Mason complacently imagined how this aeronautical trick must have ‘struck terror’ into even the boldest hearts and wisest heads of the ‘honest artizans’ beneath: ‘Catching alone the rays of the light that preceded from the artificial fire-work that was suspended close beneath us, the balloon, the only part of the machine visible to them, presented the aspect of a huge ball of fire, slowly and steadily traversing the sky, at such a distance as to preclude the possibility of it being mistaken for any of the ordinary productions of Nature …’17
As the Bengal light went out, they completed this supernatural effect by emptying half a bag of ballast sand directly onto the upturned faces a hundred feet below. Then the balloon sailed silently and invisibly away, leaving behind the puzzled tribe of Belgian foundry workers staring uncomprehendingly upwards, as these mysterious superior intelligences disappeared. ‘Lost in astonishment, and drawn together by their mutual fears,’ Mason concluded, ‘they stood no doubt looking up at the object of their terrors.’18 So the gods were also treating the ironworkers as if they were some primitive tribe.

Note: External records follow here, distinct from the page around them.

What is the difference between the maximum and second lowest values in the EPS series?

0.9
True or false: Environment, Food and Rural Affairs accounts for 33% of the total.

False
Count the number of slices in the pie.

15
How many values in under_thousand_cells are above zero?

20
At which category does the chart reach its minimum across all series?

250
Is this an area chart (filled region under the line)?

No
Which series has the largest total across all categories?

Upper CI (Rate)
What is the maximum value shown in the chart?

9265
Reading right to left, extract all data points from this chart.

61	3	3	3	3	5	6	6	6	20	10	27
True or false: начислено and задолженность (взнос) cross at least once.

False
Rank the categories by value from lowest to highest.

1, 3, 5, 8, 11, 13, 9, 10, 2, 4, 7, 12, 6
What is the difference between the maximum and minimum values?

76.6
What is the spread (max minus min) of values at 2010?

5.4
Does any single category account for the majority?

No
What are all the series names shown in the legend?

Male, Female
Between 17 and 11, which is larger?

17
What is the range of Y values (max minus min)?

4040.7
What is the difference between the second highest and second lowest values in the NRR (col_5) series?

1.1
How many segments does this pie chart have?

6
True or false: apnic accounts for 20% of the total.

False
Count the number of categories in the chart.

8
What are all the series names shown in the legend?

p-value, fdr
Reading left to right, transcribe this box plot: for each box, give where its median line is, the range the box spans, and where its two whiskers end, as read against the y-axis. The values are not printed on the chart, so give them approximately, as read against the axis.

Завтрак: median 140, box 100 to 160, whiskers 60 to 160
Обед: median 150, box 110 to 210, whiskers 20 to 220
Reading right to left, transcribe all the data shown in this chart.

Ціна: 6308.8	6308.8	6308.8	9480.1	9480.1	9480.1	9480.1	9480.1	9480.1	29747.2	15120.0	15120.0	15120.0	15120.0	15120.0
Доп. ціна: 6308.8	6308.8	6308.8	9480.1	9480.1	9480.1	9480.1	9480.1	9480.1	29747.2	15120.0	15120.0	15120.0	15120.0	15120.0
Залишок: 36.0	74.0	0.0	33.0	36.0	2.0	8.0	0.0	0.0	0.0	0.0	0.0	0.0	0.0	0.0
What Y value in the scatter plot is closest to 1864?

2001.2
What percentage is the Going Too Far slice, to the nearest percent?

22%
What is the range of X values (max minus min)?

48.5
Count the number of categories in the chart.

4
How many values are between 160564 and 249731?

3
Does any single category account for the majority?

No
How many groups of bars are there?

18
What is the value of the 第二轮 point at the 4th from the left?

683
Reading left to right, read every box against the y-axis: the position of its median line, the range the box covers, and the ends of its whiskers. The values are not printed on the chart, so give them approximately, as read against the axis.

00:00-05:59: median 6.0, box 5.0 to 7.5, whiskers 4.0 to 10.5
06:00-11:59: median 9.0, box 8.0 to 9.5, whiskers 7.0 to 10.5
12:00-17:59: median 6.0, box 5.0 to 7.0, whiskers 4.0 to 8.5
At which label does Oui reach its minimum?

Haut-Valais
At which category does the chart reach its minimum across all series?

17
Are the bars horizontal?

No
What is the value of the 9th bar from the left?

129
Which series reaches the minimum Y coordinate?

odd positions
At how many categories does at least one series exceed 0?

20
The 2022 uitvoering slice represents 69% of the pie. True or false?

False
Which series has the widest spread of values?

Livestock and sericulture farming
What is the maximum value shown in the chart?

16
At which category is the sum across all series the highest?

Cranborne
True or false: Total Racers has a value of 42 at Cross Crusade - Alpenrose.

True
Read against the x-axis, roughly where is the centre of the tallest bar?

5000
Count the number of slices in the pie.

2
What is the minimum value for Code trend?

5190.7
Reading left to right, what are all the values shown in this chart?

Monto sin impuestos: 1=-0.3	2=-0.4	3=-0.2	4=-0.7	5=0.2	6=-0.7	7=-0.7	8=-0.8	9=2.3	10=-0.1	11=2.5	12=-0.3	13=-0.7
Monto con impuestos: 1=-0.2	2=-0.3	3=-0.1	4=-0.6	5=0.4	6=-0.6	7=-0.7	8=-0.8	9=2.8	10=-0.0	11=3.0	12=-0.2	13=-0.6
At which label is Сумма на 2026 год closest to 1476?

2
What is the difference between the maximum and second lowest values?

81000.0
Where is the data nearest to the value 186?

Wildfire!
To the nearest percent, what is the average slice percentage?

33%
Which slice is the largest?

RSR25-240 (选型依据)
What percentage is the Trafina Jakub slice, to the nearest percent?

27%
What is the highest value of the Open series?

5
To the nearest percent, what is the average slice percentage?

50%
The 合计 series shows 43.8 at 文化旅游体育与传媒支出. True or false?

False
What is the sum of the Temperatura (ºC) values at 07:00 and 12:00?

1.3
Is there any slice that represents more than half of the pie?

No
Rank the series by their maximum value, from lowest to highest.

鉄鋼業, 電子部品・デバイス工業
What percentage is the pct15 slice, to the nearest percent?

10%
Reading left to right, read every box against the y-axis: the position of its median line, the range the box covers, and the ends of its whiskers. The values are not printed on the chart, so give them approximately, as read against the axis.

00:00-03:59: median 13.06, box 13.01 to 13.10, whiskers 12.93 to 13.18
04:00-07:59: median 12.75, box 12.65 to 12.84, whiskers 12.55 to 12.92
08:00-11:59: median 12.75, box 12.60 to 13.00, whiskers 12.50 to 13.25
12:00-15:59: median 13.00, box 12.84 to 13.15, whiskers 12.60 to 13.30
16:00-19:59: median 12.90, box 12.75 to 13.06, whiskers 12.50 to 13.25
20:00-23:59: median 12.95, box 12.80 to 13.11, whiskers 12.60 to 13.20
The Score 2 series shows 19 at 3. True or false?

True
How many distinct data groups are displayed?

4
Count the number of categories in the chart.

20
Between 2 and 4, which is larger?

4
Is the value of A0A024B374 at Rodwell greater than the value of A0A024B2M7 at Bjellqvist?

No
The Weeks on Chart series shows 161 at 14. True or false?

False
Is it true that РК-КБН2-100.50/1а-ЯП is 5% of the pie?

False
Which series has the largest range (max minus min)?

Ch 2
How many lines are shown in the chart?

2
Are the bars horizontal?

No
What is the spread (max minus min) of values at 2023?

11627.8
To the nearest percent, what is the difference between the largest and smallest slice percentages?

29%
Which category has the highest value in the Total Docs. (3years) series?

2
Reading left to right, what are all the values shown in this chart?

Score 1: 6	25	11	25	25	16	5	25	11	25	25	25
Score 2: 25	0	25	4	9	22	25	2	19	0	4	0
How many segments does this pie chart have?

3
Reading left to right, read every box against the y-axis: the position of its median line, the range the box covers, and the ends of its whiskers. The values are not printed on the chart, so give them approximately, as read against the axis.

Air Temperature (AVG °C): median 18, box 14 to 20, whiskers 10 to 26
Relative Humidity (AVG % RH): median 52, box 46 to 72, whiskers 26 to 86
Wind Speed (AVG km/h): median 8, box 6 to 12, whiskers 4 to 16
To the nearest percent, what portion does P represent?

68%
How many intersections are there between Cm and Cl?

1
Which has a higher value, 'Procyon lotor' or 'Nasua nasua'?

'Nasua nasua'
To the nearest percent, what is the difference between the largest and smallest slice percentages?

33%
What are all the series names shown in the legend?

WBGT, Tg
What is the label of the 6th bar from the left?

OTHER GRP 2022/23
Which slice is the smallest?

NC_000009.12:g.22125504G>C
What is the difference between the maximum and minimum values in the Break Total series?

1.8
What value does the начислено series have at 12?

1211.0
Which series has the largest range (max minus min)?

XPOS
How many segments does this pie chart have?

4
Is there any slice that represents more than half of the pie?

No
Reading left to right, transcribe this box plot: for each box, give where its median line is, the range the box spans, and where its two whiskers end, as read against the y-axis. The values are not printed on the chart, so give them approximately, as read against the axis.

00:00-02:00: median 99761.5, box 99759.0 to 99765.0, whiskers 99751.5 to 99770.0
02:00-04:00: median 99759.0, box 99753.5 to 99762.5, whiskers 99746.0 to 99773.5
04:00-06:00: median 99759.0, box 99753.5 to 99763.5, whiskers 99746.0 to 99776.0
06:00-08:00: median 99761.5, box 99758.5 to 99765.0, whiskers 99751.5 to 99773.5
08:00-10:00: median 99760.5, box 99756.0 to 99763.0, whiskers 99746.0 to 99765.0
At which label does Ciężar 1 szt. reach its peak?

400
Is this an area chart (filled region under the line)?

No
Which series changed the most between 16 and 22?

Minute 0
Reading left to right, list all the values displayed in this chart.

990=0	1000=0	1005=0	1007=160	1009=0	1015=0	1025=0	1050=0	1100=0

Mason’s account of the voyage, Aeronautica, has several illustrations, views and cloudscapes, among them a very strange, dramatic one entitled ‘Balloon over Liège at Night’, taken from an imaginary point outside the basket looking across at the crew. Their faces are weirdly illuminated by the Davy lamp hung from the balloon hoop. The curving river Meuse, and the blazing foundries, are visible in the darkness below.
After midnight it was the crew’s own turn to be alarmed. Gradually all human lights on the ground disappeared. The moonless night seemed to close in around them, encircling them completely, even from below. It was an increasingly disturbing sensation. ‘The sky seemed almost black with the intensity of night … the stars shone like sparks of the whitest silver scattered upon the jetty dome around us. Occasionally faint flashes of lightning would for an instant illuminate the horizon … Not a single object of terrestrial nature could anywhere be distinguished; an unfathomable abyss of “darkness visible” seemed to encompass us on every side.’19
What was so frightening and disorientating was that the darkness seemed increasingly solid. Gone was the classic balloon feel of airy vistas, glowing luminosity and huge benign openness. The night was thickening into an alien substance. It was menacing and claustrophobic, entrapping and imprisoning them. Mason records no conversation with Green or Hollond at this time, but afterwards tried to describe what were clearly shared sensations: ‘A black, plunging chasm was around us on all sides, and as we tried to penetrate this mysterious gulf, we could not prevent the idea coming into our heads that we were cutting a path through an immense block of black marble by which we were enveloped, and which, a solid mass a few inches away from us seemed to melt as we drew near, so that it might allow us to penetrate even further into its cold and dark embrace.’20
The idea of the men being thrust into or entombed in ‘an immense block of black marble’, and held there forever in its ‘cold and dark embrace’, is strangely unsettling. Is it a shivering anticipation of the Victorian horror of being buried alive; or even of some nightmare of sexual entrapment? The passage is curiously reminiscent of some of the later horror stories of Edgar Allan Poe, such as ‘The Tell-Tale Heart’. In fact it is highly likely that Poe read this very description as soon as it was published, for it turns out that he was following the accounts of Green’s balloon adventures very closely from the other side of the Atlantic.